> _Goal of the exercise_
Edit the records from the line with "moments with precise passing and" up to and including the line with "within the squad is immense—", changing "match-sharp" to "match-fit" and leaving everything else as it is.

> _The data_
==========

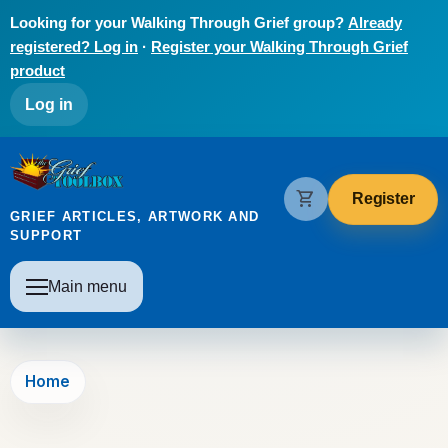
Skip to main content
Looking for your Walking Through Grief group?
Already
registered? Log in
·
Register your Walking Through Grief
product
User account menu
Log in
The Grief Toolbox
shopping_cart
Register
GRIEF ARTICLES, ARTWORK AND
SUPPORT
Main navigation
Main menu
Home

==========

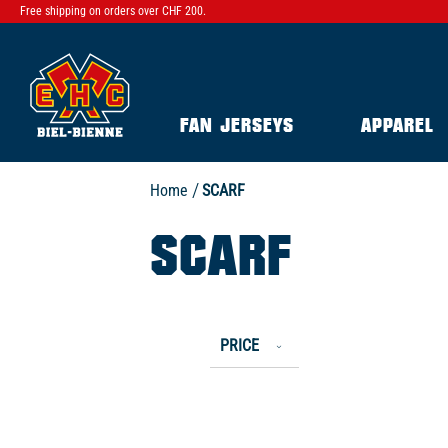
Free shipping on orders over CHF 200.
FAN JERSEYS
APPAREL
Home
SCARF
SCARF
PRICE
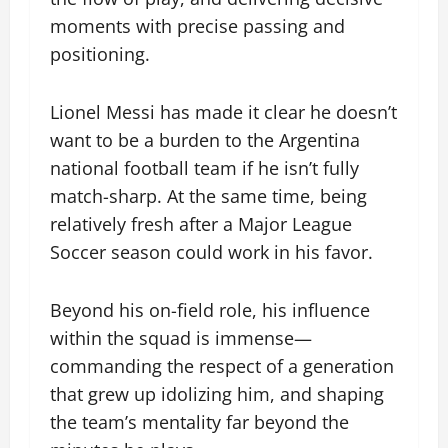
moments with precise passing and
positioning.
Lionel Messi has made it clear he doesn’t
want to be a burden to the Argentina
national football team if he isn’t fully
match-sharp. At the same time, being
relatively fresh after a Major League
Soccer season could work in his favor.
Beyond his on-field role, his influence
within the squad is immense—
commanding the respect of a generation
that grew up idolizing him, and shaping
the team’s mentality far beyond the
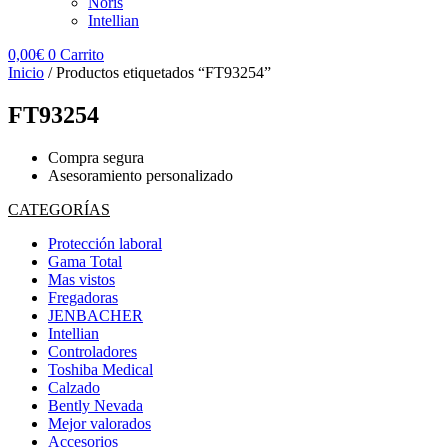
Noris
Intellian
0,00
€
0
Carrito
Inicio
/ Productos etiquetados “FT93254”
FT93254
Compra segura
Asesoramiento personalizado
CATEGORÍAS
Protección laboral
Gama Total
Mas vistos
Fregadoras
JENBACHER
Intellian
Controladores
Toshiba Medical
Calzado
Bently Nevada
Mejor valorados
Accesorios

==========

> _Output_
moments with precise passing and
positioning.
Lionel Messi has made it clear he doesn’t
want to be a burden to the Argentina
national football team if he isn’t fully
match-fit. At the same time, being
relatively fresh after a Major League
Soccer season could work in his favor.
Beyond his on-field role, his influence
within the squad is immense—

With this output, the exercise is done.